O deputado federal Lindbergh Farias (PT-RJ) destinou R$ 1,7 milhão em emendas parlamentares que foram parar em três cooperativas do Movimento dos Trabalhadores Sem Terra (MST) no Paraná. As entidades beneficiadas integram a base eleitoral da namorada dele, Gleisi Hoffmann, também deputada e ex-ministra das Relações Institucionais.
A notícia é da CNN Brasil. O montante de R$ 1,7 milhão destinado por Lindbergh foi executado no ano passado, por meio do Programa de Aquisição de Alimentos (PAA).

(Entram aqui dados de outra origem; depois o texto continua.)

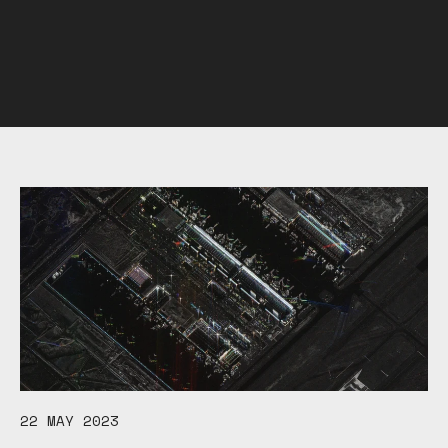
22 MAY 2023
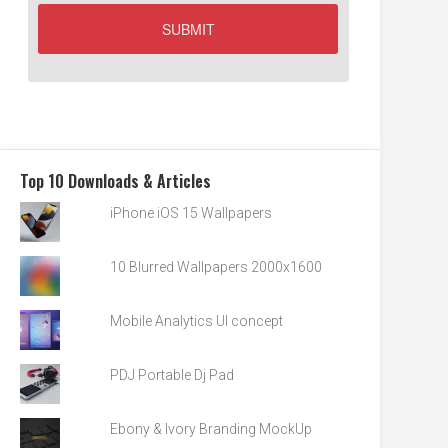
Top 10 Downloads & Articles
iPhone iOS 15 Wallpapers
10 Blurred Wallpapers 2000x1600
Mobile Analytics UI concept
PDJ Portable Dj Pad
Ebony & Ivory Branding MockUp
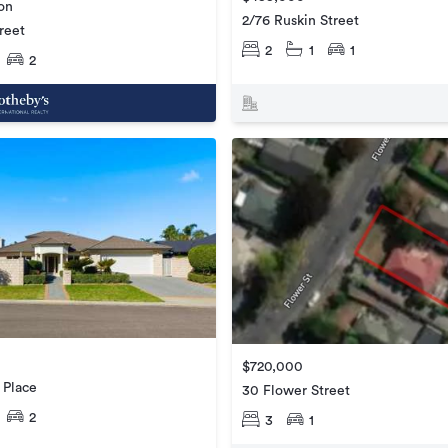
ion
2/76 Ruskin Street
reet
2
1
1
2
$720,000
 Place
30 Flower Street
2
3
1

O valor enviado ao Paraná é 2,5 vezes maior do que o montante destinado por Lindbergh ao PAA em seu próprio estado, o Rio de Janeiro. Para a agricultura familiar fluminense, ele destinou R$ 680 mil. O deputado nega que tenha direcionado os recursos para a namorada (leia mais abaixo).

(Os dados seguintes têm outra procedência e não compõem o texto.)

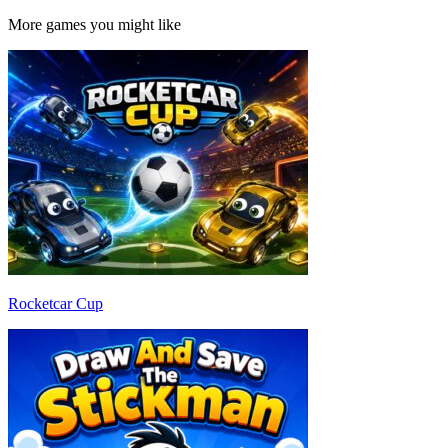
More games you might like
Rocketcar Cup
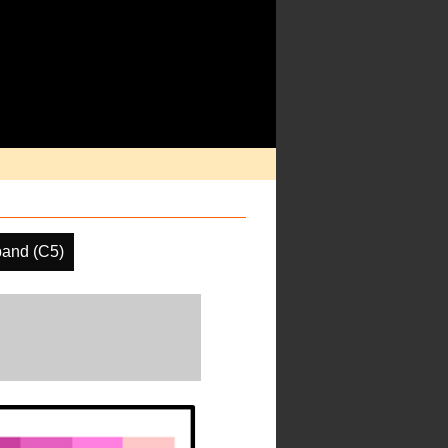
band (C5)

No Paraná, as emendas chegaram a três cooperativas ligadas ao MST, localizadas em Jardim Alegre, Centenário do Sul e Londrina. Em Jardim Alegre, a beneficiada foi a Cooperativa de Comercialização Camponesa Vale do Ivaí (Cocavi), braço local do MST visitado por Gleisi Hoffmann em abril deste ano. A Cocavi recebeu R$ 1,06 milhão em emendas de Lindbergh.
“Foi uma alegria participar da festa de 29 anos do Assentamento Oito de Abril, em Jardim Alegre. São 550 famílias que, com muito trabalho e organização, constroem a reforma agrária popular e produzem uma grande variedade de alimentos que abastecem escolas e chegam à população por meio da Cooperativa Cocavi”, escreveu Gleisi em publicação no Instagram.

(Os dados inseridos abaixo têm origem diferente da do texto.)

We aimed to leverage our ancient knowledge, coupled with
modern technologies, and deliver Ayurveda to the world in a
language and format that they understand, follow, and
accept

A emenda de Lindbergh destinada à Cocavi foi apresentada em 2024 e empenhada (isto é, teve os recursos reservados para pagamento) em novembro de 2025, meses após a visita de Gleisi ao assentamento.
Além da Cocavi, a Cooperativa de Produção, Industrialização e Comercialização Agrícola Ribeirão Vermelho (Coprari), em Centenário do Sul (PR) recebeu R$ 374 mil de emenda de Lindberg. Outros R$ 260 mil foram para a Cooperativa Agroindustrial de Produção e Comercialização Conquista (Copacon), em Londrina (PR).
No mesmo ano de 2024, o ministro Flávio Dino proibiu o envio de emendas para outro estado diferente daquele pelo qual o deputado se elegeu. O ministro apontou que essa prática abre espaço para distorções, favorecimentos políticos e desvios de finalidade, o que justificaria a restrição.